§ Your objective
What you return should match the data below exactly, with every entry reproduced.

(Stored data)

——

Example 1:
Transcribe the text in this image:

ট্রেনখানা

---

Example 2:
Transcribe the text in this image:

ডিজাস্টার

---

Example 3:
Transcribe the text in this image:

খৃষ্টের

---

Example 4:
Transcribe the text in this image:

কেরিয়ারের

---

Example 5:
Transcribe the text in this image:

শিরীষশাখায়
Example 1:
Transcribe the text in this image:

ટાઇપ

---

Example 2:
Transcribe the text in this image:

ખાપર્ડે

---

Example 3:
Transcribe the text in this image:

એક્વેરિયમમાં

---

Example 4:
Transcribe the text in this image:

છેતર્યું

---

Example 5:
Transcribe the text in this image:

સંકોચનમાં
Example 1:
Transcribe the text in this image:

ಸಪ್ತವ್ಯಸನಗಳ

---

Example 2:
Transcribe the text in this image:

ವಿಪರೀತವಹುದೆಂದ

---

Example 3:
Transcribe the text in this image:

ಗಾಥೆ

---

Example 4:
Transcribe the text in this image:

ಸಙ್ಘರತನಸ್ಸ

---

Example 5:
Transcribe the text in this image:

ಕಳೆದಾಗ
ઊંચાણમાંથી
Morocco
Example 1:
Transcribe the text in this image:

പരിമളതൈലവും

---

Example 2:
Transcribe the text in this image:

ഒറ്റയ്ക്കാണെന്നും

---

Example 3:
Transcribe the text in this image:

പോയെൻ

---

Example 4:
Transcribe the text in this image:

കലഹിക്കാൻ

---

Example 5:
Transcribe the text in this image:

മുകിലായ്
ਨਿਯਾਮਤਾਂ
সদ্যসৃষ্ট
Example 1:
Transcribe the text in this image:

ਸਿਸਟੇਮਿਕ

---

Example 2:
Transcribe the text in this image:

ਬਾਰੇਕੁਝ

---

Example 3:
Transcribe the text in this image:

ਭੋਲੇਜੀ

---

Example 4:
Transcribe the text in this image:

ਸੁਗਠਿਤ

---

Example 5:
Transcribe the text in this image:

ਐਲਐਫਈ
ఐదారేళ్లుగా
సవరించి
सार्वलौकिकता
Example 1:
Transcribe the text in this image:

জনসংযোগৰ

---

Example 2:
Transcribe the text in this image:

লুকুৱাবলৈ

——

§ Exercise response
Example 1:
Transcribe the text in this image:

ট্রেনখানা

---

Example 2:
Transcribe the text in this image:

ডিজাস্টার

---

Example 3:
Transcribe the text in this image:

খৃষ্টের

---

Example 4:
Transcribe the text in this image:

কেরিয়ারের

---

Example 5:
Transcribe the text in this image:

শিরীষশাখায়
Example 1:
Transcribe the text in this image:

ટાઇપ

---

Example 2:
Transcribe the text in this image:

ખાપર્ડે

---

Example 3:
Transcribe the text in this image:

એક્વેરિયમમાં

---

Example 4:
Transcribe the text in this image:

છેતર્યું

---

Example 5:
Transcribe the text in this image:

સંકોચનમાં
Example 1:
Transcribe the text in this image:

ಸಪ್ತವ್ಯಸನಗಳ

---

Example 2:
Transcribe the text in this image:

ವಿಪರೀತವಹುದೆಂದ

---

Example 3:
Transcribe the text in this image:

ಗಾಥೆ

---

Example 4:
Transcribe the text in this image:

ಸಙ್ಘರತನಸ್ಸ

---

Example 5:
Transcribe the text in this image:

ಕಳೆದಾಗ
ઊંચાણમાંથી
Morocco
Example 1:
Transcribe the text in this image:

പരിമളതൈലവും

---

Example 2:
Transcribe the text in this image:

ഒറ്റയ്ക്കാണെന്നും

---

Example 3:
Transcribe the text in this image:

പോയെൻ

---

Example 4:
Transcribe the text in this image:

കലഹിക്കാൻ

---

Example 5:
Transcribe the text in this image:

മുകിലായ്
ਨਿਯਾਮਤਾਂ
সদ্যসৃষ্ট
Example 1:
Transcribe the text in this image:

ਸਿਸਟੇਮਿਕ

---

Example 2:
Transcribe the text in this image:

ਬਾਰੇਕੁਝ

---

Example 3:
Transcribe the text in this image:

ਭੋਲੇਜੀ

---

Example 4:
Transcribe the text in this image:

ਸੁਗਠਿਤ

---

Example 5:
Transcribe the text in this image:

ਐਲਐਫਈ
ఐదారేళ్లుగా
సవరించి
सार्वलौकिकता
Example 1:
Transcribe the text in this image:

জনসংযোগৰ

---

Example 2:
Transcribe the text in this image:

লুকুৱাবলৈ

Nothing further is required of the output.